Final step in producing music scores
As mentioned in the previous post, at Soundnotation the automatic transcription process is checked and examined by humans. What is actually done in this last step of creating a ready-for-publish product?
Comparison with the audio file
Firstly, the transcription is compared with the audio. Audio recognition is a highly complex task. The relevant pitches have to be separated from the frequencies that are irrelevant to the transcription such as overtones and noise (e. g. percussion or consonants of the lyrics). All these are merged together in a single, complex waveform which should be decoded. If wrong notes or chords appear, they are corrected. This in turn helps the audio recognition technology to become even better.
Adaptation of the notation
Secondly, sometimes the score has to be adjusted to conventions of notation.
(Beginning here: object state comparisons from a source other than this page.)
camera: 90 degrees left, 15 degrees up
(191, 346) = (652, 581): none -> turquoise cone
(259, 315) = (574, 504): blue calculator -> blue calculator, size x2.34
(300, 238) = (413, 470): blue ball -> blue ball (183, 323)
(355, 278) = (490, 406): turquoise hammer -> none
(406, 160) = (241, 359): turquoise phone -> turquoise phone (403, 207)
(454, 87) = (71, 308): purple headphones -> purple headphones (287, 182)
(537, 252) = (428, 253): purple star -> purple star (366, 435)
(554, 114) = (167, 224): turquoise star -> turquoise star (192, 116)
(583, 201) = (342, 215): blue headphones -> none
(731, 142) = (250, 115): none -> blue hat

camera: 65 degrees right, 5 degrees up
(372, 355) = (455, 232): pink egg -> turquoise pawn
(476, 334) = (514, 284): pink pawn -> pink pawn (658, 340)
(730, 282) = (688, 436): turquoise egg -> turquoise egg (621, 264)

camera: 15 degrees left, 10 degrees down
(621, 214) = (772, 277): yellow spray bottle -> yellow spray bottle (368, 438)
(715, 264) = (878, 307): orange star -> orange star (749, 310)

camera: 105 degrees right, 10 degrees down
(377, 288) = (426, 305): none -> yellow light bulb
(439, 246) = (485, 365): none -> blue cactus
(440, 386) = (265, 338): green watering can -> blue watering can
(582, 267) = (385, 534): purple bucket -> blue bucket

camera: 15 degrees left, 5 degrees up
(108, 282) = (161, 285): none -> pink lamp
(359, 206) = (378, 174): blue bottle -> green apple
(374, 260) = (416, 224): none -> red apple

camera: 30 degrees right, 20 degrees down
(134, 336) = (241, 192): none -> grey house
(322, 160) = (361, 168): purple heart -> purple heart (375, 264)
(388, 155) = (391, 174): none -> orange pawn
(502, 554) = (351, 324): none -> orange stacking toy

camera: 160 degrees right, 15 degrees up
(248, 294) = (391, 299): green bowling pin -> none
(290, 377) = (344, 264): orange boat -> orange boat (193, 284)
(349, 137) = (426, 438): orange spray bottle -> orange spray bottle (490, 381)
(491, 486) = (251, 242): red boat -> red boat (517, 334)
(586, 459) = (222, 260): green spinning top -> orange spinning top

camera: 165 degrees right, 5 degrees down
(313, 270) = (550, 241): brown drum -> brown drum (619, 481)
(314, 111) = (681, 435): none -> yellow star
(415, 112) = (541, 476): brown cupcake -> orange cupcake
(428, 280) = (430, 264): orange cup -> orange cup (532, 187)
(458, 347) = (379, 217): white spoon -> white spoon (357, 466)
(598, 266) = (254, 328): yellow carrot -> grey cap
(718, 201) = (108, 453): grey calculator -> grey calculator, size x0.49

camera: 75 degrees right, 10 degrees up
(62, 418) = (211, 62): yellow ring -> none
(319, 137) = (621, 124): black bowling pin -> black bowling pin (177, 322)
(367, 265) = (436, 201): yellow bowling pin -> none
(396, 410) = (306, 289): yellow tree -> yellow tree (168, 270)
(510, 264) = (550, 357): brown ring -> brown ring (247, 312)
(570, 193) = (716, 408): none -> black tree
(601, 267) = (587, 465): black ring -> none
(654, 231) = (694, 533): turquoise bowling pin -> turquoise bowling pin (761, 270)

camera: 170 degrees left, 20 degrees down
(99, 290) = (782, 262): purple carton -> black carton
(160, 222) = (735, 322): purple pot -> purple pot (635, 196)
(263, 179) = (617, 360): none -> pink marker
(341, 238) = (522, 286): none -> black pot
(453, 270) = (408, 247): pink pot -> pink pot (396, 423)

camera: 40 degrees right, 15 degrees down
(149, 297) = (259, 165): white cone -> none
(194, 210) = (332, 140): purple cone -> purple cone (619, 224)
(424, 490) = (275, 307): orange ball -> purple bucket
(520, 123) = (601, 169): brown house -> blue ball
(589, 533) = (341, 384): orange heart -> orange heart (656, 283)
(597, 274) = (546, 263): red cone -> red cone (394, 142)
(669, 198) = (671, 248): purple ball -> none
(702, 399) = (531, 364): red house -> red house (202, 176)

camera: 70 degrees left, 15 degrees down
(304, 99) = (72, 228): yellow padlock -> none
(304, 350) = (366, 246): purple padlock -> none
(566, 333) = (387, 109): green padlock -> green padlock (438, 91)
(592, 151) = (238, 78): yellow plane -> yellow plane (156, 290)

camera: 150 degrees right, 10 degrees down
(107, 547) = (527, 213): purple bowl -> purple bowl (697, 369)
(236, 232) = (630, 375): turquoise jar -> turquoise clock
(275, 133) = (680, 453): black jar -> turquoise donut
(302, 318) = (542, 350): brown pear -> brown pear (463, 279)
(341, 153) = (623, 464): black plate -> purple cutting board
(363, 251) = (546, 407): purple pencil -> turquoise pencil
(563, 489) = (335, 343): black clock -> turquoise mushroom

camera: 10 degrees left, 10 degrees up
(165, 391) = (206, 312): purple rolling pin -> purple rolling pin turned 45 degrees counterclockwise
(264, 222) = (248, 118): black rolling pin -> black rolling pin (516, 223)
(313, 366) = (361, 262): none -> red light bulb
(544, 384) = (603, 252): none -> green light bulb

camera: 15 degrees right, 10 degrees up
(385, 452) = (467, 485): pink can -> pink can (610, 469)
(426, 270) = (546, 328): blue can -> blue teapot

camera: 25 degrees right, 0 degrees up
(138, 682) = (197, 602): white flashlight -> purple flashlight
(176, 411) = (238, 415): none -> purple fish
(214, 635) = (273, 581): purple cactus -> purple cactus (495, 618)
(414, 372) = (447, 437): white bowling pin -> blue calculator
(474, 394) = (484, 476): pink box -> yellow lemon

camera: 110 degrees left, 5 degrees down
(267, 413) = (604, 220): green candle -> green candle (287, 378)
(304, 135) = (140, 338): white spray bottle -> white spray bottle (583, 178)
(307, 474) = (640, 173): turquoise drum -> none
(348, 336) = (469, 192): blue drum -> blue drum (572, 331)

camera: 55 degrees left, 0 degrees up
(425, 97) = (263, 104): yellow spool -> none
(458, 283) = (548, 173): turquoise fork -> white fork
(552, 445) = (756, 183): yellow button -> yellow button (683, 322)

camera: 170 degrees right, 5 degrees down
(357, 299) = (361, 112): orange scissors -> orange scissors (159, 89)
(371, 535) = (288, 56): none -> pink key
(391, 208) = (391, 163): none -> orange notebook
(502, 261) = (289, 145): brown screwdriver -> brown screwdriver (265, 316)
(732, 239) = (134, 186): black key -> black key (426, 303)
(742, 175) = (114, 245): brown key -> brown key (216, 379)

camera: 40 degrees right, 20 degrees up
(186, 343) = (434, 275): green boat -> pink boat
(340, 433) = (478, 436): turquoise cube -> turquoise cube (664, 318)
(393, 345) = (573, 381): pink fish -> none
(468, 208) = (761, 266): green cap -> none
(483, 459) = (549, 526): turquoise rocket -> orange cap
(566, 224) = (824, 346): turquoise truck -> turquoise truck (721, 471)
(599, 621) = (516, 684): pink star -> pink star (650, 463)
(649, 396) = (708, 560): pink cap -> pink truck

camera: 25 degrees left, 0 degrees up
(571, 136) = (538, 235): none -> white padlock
For example, rhythms that reveal the beats of the basic metre (mostly requiring the division of a note into two which then are tied), or the notation of swing with even note values and the respective interpretation mark rather than triplets, or enharmonic change of accidentals to fit the tonality of the song and so on.
Playability adjustment
Layout customization
Finally, the layout is adjusted. Every note should have enough space to be easily readable, a system should not contain too few or too many bars, a page should not comprise too few or too many systems. Furthermore, every score should comply to Soundnotation’s score design.
Thus, the process of creating a score from an audio file involves both automatic processes and human expertise. The first one is doing the otherwise time-consuming transcription work, while the latter ensures a high-quality product.